By Niranjali Amerasinghe
Following the UN climate talks in Durban can be a tedious business. Even for a conference junkie like me. There are times when the discussions get so mired in petty political bargaining that it’s hard to keep the bigger picture in mind. People seem to forget why they’re actually there: to find a solution to the biggest environmental threat ever faced by humanity. This involves making significant changes to the status quo, like transitioning away from fossil fuels to cleaner sources of energy. There is no way we will limit global warming to 1.5oC degrees Celsius (a level above which impacts from climate change are expected to be radically more extreme) if governments continue to pander to the special interests of the fossil fuels industry.
Take South Africa, the host of this year’s UN climate conference.

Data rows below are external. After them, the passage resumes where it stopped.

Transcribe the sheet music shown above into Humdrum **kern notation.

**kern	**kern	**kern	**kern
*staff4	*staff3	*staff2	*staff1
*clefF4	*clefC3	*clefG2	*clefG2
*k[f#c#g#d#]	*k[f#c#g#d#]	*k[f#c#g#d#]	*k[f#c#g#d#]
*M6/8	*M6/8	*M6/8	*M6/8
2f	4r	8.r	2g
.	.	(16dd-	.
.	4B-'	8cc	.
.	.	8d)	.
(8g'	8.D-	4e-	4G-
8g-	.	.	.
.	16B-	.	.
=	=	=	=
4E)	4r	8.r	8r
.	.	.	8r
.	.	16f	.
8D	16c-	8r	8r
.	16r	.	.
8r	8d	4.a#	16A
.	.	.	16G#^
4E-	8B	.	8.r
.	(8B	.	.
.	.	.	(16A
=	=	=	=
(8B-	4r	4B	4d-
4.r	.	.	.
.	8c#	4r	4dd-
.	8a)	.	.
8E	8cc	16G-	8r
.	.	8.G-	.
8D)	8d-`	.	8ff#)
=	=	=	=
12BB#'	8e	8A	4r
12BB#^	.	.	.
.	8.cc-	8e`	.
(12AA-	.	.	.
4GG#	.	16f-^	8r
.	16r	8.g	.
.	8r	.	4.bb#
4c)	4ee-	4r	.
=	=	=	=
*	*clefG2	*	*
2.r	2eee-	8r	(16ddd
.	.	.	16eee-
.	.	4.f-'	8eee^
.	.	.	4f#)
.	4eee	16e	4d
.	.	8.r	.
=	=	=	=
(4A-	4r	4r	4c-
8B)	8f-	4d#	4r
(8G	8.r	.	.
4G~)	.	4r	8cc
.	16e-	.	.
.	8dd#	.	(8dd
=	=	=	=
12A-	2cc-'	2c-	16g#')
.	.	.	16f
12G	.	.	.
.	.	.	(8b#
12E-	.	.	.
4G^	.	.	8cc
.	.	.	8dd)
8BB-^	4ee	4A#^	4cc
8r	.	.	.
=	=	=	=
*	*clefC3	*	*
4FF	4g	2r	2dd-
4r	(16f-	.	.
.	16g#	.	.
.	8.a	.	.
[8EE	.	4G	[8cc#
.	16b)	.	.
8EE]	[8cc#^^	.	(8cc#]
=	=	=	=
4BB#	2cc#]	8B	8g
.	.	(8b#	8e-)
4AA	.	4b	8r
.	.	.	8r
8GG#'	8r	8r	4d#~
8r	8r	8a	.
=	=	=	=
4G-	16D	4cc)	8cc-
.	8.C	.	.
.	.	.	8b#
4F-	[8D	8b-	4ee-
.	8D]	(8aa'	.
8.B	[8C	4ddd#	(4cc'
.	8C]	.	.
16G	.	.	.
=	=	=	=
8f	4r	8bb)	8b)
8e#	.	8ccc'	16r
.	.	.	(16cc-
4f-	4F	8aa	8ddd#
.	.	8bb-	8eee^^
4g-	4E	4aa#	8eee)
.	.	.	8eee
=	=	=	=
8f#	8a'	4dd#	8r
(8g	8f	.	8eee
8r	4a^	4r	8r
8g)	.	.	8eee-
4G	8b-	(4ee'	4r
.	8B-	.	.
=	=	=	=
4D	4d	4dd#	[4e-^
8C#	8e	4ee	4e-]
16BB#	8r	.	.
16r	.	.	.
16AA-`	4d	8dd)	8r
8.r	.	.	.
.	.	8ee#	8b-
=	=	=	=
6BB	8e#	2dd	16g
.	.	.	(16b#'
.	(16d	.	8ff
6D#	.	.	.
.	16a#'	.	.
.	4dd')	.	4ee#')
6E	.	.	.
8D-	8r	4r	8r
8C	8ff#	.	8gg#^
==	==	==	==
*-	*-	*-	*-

Last year, the World Bank approved a $3.75 billion loan to Eskom Holdings through the South African Government, of which $3 billion was for a 4,800 MW coal plant in Lehphalale. The project is under investigation by the Inspection Panel, the Bank’s accountability mechanism, due to concerns raised by communities. South Africa is constructing another 4,800 MW coal plant in Delmas, known as the Kusile Power Station. These two coal plants will be among the largest in Africa, and the world. And there are already several coal plants in South Africa that emit vast quantities of green house gases (GHGs) and other substances, which cause irreparable harm to the environment and human health. Also, let’s not forget that South Africa is among the top GHG emitters of the developing world, along with Brazil, China, and India. Building new coal plants will only exacerbate the environmental and social problems in this context. While energy access for the poor is a legitimate policy priority, there are cleaner alternatives. Moreover, the bulk of energy produced by these plants feed into industry instead of benefiting vulnerable peoples. A recent report by WWF demonstrates the dire situation of water contamination from coal mining and plant operations, as well as related water scarcity issues in South Africa. And a report by Greenpeace shows how bad South Africa’s addiction to coal really is. In fact, at a South African press briefing at Durban, reporters raised this report, questioning whether the Government adequately considered the environmental and health costs associated with Kusile. The response was far from satisfactory and little more than “we’re looking into it.”
South Africa isn’t the only nation with a coal addiction. There are plenty of countries, both developed and developing, who have vested interests in continuing to exploit fossil fuels – the concerns of the fossil fuel industry certainly don’t seem to be underrepresented at the climate negotiations. Discussions on increasing “ambition” (the language negotiators use when discussion targets) to reduce emissions are going from bad to worse, no doubt egged on by these interests. Negotiations on rules for the Clean Development Mechanism, a crediting mechanism under the Kyoto Protocol, seem to be making more and more allowances for technologies that would benefit the fossil fuel industry. Is this really the vision for the future climate regime?
Of course, not everyone has forgotten this radical idea of transitioning from fossil fuels to renewable energy to help save our planet. There’s been quite a bit of good old NGO action in Durban on coal. In the week before the climate talks, a South African NGO, groundWork, organized “Dirty Energy Week,” a conference to examine the problems communities are facing with dirty energy sources in Africa. And last week, in addition to panel called “The Dirty Truth About Coal,” Sierra Club and others hosted a funeral procession for “King Coal” to celebrate successfully defeating over 150 proposed coal plants in the United States. Victories like this don’t come often. It’s a good reminder that when the 99% speak out, they can certainly make a difference.